Benedetto Santacroce
Ettore Sbandi
Sono queste le conclusioni della sentenza pregiudiziale resa il 19 ottobre dalla Corte di Giustizia UE (causa C-522), con la quale vengono affrontate due annose e attualissime questioni che investono temi doganali: l’abuso del diritto e le conseguenze dello stesso per i soggetti responsabili delle operazioni di importazione.
Il caso sottoposto all'attenzione dei Giudici di Lussemburgo è relativo ad una ipotesi che può considerarsi di scuola, in cui una Società di diritto olandese procedeva ad una serie di operazioni di cessione precedenti allo sdoganamento, di per sé legittime, ma effettuate, secondo l’accusa dell’erario, al solo fine di evitare l'applicazione di dazi supplementari sulle importazioni di carni di pollame surgelate.
Erano parti dell’architettura fiscale, costruita e variata nel tempo, una serie di Società e soggetti, uno dei quali, in particolare, estraneo alle irregolarità al momento della loro commissione, ma di fatto a conoscenza delle stesse, essendosi tra l’altro interessato alla questione anche per il tramite di consulenti esperti nel diritto doganale, i quali avevano battezzato come regolari le operazioni.
Ebbene, nell’ipotesi sopra rapidamente descritta, i temi di interesse, come cennato, sono due.
Anzitutto, l’abuso del diritto: sulla scia della giurisprudenza ormai costante (es. sentenza Halifax), anche in questa sede, senza particolari novità interpretative, la Corte di Giustizia insiste nel rilevare comportamenti abusivi, e dunque illeciti, le quante volte operazioni e fatturazioni vengono effettuate al solo fine di aggirare la tassazione di uno Stato membro.

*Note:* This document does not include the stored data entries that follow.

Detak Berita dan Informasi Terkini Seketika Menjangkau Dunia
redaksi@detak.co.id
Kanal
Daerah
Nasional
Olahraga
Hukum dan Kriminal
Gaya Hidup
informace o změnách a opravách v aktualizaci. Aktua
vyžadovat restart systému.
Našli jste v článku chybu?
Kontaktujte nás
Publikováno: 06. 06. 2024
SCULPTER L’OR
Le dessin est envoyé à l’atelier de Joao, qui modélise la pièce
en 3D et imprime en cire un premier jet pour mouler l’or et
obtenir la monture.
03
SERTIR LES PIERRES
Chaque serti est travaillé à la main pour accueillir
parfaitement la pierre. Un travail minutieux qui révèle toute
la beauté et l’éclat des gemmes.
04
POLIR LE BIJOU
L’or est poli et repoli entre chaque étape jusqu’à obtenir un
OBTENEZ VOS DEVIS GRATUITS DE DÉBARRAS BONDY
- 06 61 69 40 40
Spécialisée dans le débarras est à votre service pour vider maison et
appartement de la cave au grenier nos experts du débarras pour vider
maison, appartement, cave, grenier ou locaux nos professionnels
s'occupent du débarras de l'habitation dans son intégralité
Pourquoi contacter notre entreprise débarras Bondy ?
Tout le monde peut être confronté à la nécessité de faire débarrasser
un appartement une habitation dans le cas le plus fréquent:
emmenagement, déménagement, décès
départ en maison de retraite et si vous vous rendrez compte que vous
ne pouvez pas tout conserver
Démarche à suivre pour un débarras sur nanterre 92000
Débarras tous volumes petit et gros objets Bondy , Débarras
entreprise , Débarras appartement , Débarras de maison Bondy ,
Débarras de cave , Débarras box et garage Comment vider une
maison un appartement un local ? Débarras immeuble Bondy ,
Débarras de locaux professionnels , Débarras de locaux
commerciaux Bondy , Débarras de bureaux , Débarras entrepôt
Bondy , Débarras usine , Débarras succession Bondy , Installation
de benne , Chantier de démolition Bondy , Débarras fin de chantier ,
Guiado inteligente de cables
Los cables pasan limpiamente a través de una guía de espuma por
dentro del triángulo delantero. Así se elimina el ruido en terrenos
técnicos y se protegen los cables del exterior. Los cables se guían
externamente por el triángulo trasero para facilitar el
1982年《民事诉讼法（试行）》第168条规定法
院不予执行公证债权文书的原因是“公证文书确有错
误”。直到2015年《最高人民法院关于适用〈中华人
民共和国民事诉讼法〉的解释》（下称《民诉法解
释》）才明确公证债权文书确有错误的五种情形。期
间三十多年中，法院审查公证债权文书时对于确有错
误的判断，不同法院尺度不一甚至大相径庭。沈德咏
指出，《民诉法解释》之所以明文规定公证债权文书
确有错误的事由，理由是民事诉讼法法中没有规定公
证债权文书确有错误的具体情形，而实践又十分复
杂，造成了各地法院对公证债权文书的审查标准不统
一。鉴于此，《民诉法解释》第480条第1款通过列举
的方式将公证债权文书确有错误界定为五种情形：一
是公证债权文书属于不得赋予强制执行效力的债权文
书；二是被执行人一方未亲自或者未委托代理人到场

E in effetti, nel caso affrontato, la costruzione delle cessioni ante importazione è stata effettuata, tra società sorelle, solo per non corrispondere i dazi addizionali altrimenti gravanti sulle merci, senza nessuna altra giustificazione economica.
Più innovativa è la soluzione offerta dalla CGUE alla seconda questione, relativa all'individuazione dei soggetti obbligati per i dazi addizionali illegittimamente non corrisposti.
L’interpretazione del precedente codice doganale, sul punto invariato dal nuovo codice doganale dell’UE in vigore dal 2016, è nel senso di estendere il novero di soggetti responsabili per l’obbligazione doganale.
Pertanto, a giudizio della Corte, per i dazi è sempre responsabile, oltre all’importatore, anche la persona fisica che sia stata strettamente e consapevolmente coinvolta nell’ideazione e nella costituzione artificiosa di una struttura di operazioni commerciali che ha prodotto l’effetto di diminuire l’importo dei dazi dovuti per legge.
Peraltro, anche se tale persona non abbia concretamente comunicato i dati erronei che sono serviti da base per la stesura della dichiarazione doganale, essa è comunque responsabile quando dalle circostanze risulta che tale persona era o doveva essere ragionevolmente a conoscenza del fatto che le operazioni interessate da tale struttura erano state realizzate al solo fine di beneficiare abusivamente delle agevolazioni previste dal diritto dell’Unione.
Ancora, la circostanza che detta persona abbia proceduto all'ideazione e alla costituzione artificiosa della struttura abusiva solo dopo aver ottenuto, da parte di esperti di diritto doganale, l’assicurazione della legalità della medesima, per i Giudici è priva di rilievo, così estendendo al massimo grado il regime di responsabilità soggettiva gravante in dogana.